Observation density of simulated emissions by source, bounded strictly by 0.

Next, we will use a different way of plotting densities that is more appropriate. The default settings in obs_density() are designed to be compatible with typical emissions data, such as appropriate kernel types, bandwidths, bounds, and estimators, for non-zero data, as well as a better default bandwidth estimator. Furthermore, we can store the results directly in our environment rather than them being inside the ggplot object.

obs_dens_results = obs_density(data = dat_emiss)
Obs_onPoint = obs_dens_results$Obs_onPoint
obs_den_df = obs_dens_results$obs_den_df

The figure below shows the overall observation density of the combined source population, of which it is our goal to determine an appropriately representative likelihood distribution from which to calculate the UPL. This figures uses pop_distr_theme() and plots the obs_density() results above using ggplot2::geom_line() and ggplot2::geom_line(). The emission observations themselves are indicated as points and as a rug underneath the plot.

ggplot(data = Obs_onPoint)+
  geom_line(data = obs_den_df, aes(y = ydens, x = x_hat), 
            size = 0.75, color = 'black')+
  geom_area(data = obs_den_df, aes(y = ydens, x = x_hat), 
            alpha = 0.25, fill = 'black')+
  geom_point(aes(y = ydens,x = emissions),
             size = 3, alpha = 0.5, shape = 19, color = 'black')+
  ylab("Density")+xlab("Emissions")+
  ggtitle("Overall observed population")+
  pop_distr_theme()+
  scale_x_continuous(expand = expansion(mult = c(0, 0.05)))+
  scale_y_continuous(expand = expansion(mult = c(0, 0.05)))+
  coord_cartesian(clip = 'off')+
  geom_rug(sides = 'b', aes(x = emissions), data = dat_emiss,
           alpha = 0.5, outside = TRUE, color = 'black')

Observation density of IIS HCl emissions top performers overall population.

Details

In most situations, we will want more control over the density than ggplot2::geom_density() provides, and we will want to use the observation densities outside of the plot later on. For example, all emissions data will be bounded by 0 and will often have an upper bound as well. Due to the strictly positive nature of emissions data, a gaussian kernel is not often a good choice. There are numerous types of empirical density functions in R and density estimation is an extensive body of research in its own right. Given an appropriate choice of kernel and bandwidth, the results using different methods are very similar.

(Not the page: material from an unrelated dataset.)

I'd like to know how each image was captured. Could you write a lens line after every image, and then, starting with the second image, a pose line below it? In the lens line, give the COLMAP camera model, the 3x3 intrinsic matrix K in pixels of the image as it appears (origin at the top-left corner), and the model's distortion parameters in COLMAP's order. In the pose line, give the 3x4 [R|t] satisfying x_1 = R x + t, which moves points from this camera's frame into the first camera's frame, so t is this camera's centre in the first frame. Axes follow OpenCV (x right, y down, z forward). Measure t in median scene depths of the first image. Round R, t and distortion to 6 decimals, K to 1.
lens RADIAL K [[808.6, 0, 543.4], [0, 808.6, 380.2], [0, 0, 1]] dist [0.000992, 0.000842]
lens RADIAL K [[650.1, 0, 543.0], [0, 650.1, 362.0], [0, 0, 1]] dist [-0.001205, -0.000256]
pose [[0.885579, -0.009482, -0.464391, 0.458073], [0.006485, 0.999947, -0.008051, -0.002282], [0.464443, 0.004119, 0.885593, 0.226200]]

We recommend the obs_density() function in UPLforOAR, which builds on the np::npuniden.boundary() function, a more accurate density function for bounded data. By default, obs_density() will assume a lower bound of 0, no upper bound, and the kernel type is gamma. Other kernel types accepted by np::npuniden.boundary() can be used, for example if data are percent removals instead of emissions then "beta1" or "beta2" with an upper bound of 1 are more appropriate. The default bandwidth bw is $\sigma*n^{-2/5}$ (Renault & Scaillet 2004), though manual values or a least-squares or likelihood search can be used instead by setting bw = "cv.ls" or bw = "cv.ml".

The results of obs_density() include ObsonPoint, with the observation densities paired with each emission value in the provided data set, and obs_den_df, a sequence of densities across a range of possible emission values (xvals) based on the observed emissions. The range of emissions xvals can be supplied manually, and by default is seq(0,3*max(data$emissions,length.out=1024)).

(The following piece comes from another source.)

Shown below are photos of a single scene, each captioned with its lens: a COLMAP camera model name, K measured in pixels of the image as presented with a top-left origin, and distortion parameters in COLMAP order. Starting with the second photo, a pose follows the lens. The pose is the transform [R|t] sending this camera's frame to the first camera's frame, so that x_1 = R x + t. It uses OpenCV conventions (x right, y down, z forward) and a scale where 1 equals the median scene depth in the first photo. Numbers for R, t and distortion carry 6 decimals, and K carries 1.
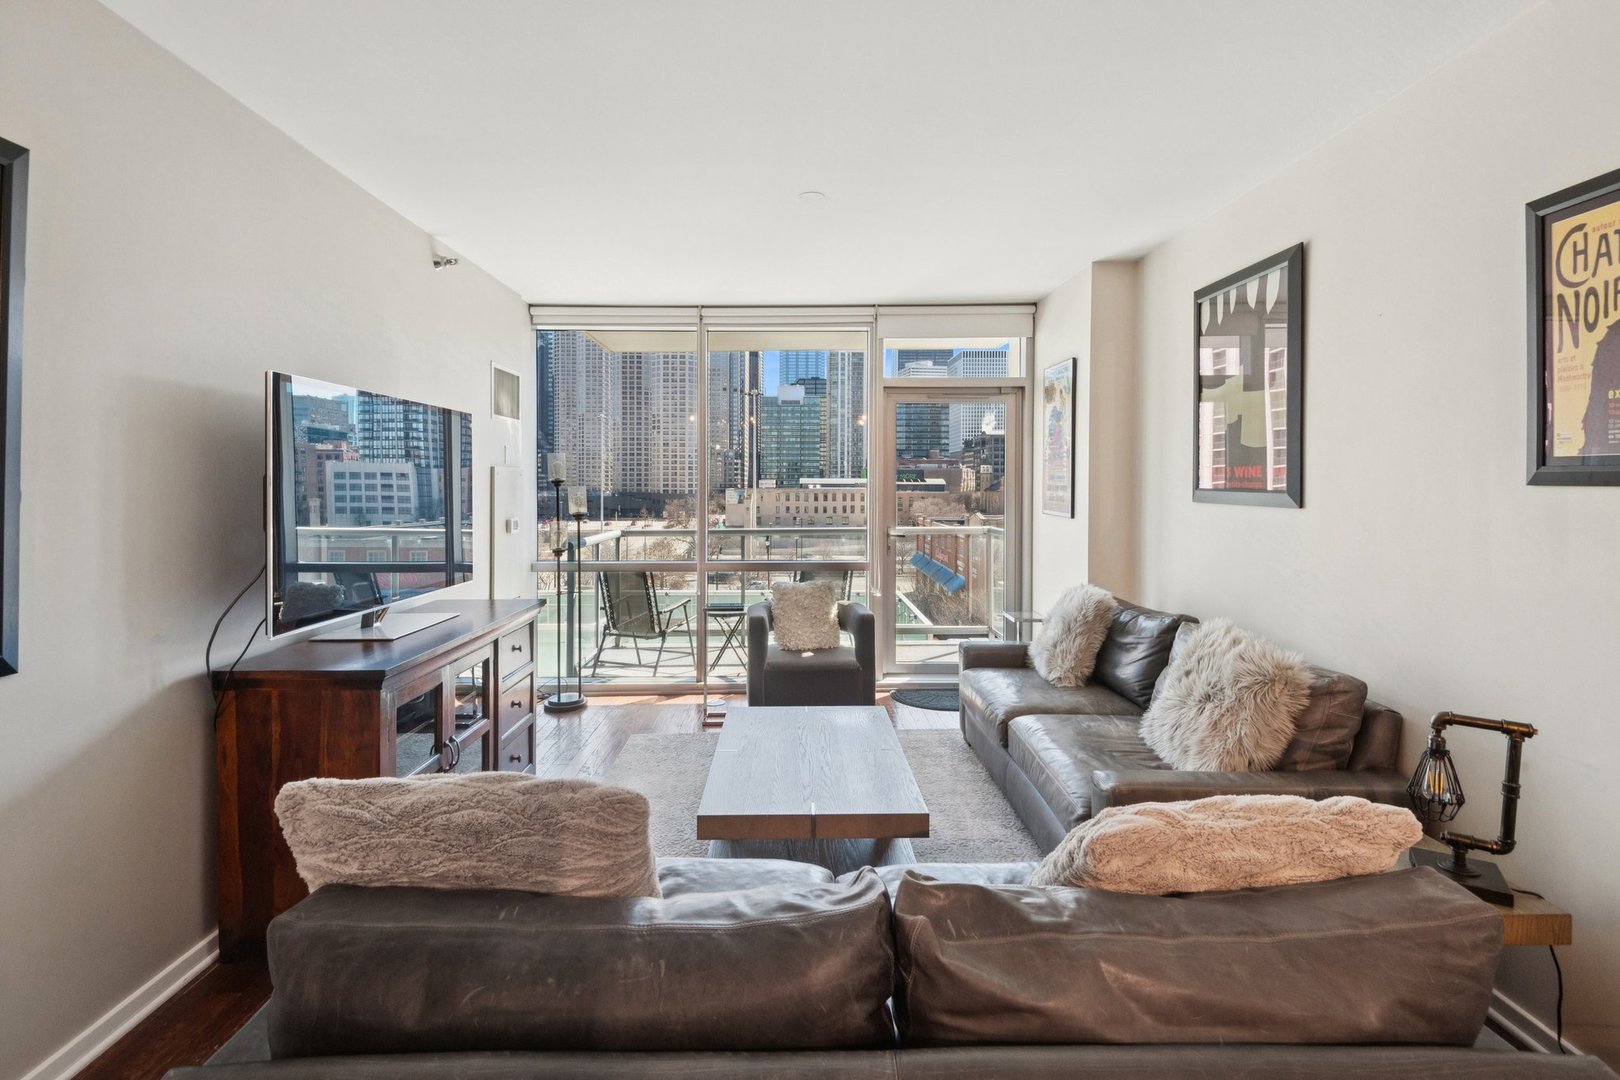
lens RADIAL K [[765.0, 0, 815.4], [0, 765.0, 498.1], [0, 0, 1]] dist [0.034612, -0.024919]
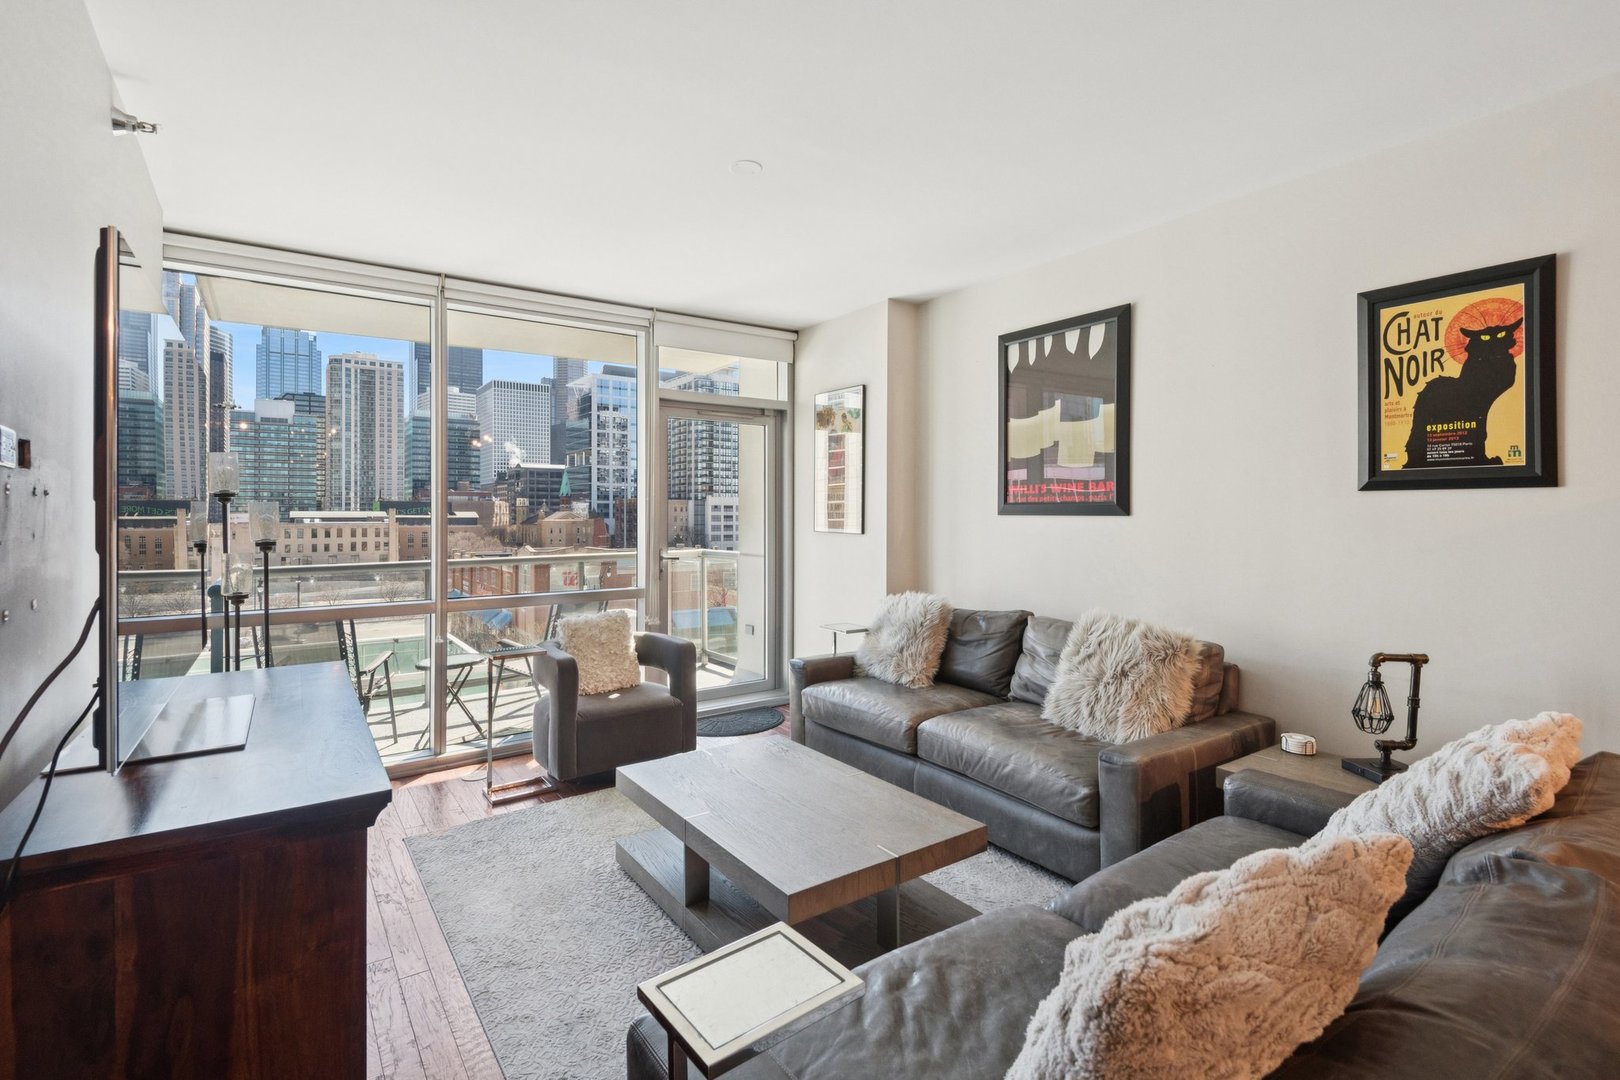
lens RADIAL K [[744.4, 0, 801.7], [0, 744.4, 514.5], [0, 0, 1]] dist [0.014269, -0.000463]
pose [[0.833830, -0.001769, 0.552018, -0.294194], [0.013975, 0.999742, -0.017905, 0.015818], [-0.551844, 0.022645, 0.833640, 0.173108]]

Bandwidth and kernel options

Below are some examples of obs_denisty() with different bandwidths and different kernels. For these comparisons, we are using a known gamma distribution to generate the sample of emissions data, then comparing the empirical densities to the actual probability density function. There is little difference between the default calculated bandwidth and the two options to search for the correct bandwidth using least squares or maximum likelihood. The manual option we supplied is also similar, though slightly over fit.

Run ?obs_density in the console for detailed information in the help pages.

# Generate some data to use:
set.seed(1)
xval = seq(0, 10, length.out = 1000)
pval = dgamma(xval, shape = 2, rate = 0.65)
yval = rgamma(100, shape = 2, rate = 0.65)
exmpl_dat = tibble(xval = xval, pval = pval)
exmpl_emiss = tibble(emissions = yval)
# Empirical densities using different bandwidths:
# default settings
dens1 = obs_density(data = exmpl_emiss, xvals = exmpl_dat$xval) 
dens_pts1 = dens1$Obs_onPoint
dens_vals1 = dens1$obs_den_df
# manual bandwidth
dens2 = obs_density(data = exmpl_emiss, xvals = exmpl_dat$xval, bw = 0.1)
dens_pts2 = dens2$Obs_onPoint
dens_vals2 = dens2$obs_den_df
# least squares search
dens3 = obs_density(data = exmpl_emiss, xvals = exmpl_dat$xval, bw = "cv.ls") 
dens_pts3 = dens3$Obs_onPoint
dens_vals3 = dens3$obs_den_df
# maximum likelihood search
dens4 = obs_density(data = exmpl_emiss, xvals = exmpl_dat$xval, bw = "cv.ml")
dens_pts4 = dens4$Obs_onPoint
dens_vals4 = dens4$obs_den_df

Examples of empirical densities using different bandwidth options. The actual density distribution used to simulate the data is in black, and various empirical densities overlaid in color.

Next we can change the type of kernel used:

# Empirical densities using different kernels:
# default settings (Gamma kernel)
dens1 = obs_density(data = exmpl_emiss, xvals = exmpl_dat$xval) 
dens_pts1 = dens1$Obs_onPoint
dens_vals1 = dens1$obs_den_df
# Gaussian kernel
dens2 = obs_density(data = exmpl_emiss, xvals = exmpl_dat$xval, 
                    kernel = "gaussian1")
dens_pts2 = dens2$Obs_onPoint
dens_vals2 = dens2$obs_den_df
# Floating boundary kernel
dens3 = obs_density(data = exmpl_emiss, xvals = exmpl_dat$xval,
                    kernel = "fbl") 
dens_pts3 = dens3$Obs_onPoint
dens_vals3 = dens3$obs_den_df
# Reciprocal inverse Gaussian
dens4 = obs_density(data = exmpl_emiss, xvals = exmpl_dat$xval,
                    kernel = "rigaussian")
dens_pts4 = dens4$Obs_onPoint
dens_vals4 = dens4$obs_den_df

Note that the Gaussian kernel is likely a poor choice since we used a strictly positive distribution to simulate the data. The floating boundary kernel option is warning us that the density curve doesn’t integrate to 1, meaning we should try a different bandwidth or don’t use this kernel type. Consequently, in the figure below, it is clear that both the Gaussian and floating boundary look poor recreations of the actual gamma distribution used to simulate the data.

Examples of empirical densities using different kernel options. The actual density distribution used to simulate the data is in black, and various empirical densities overlaid in color.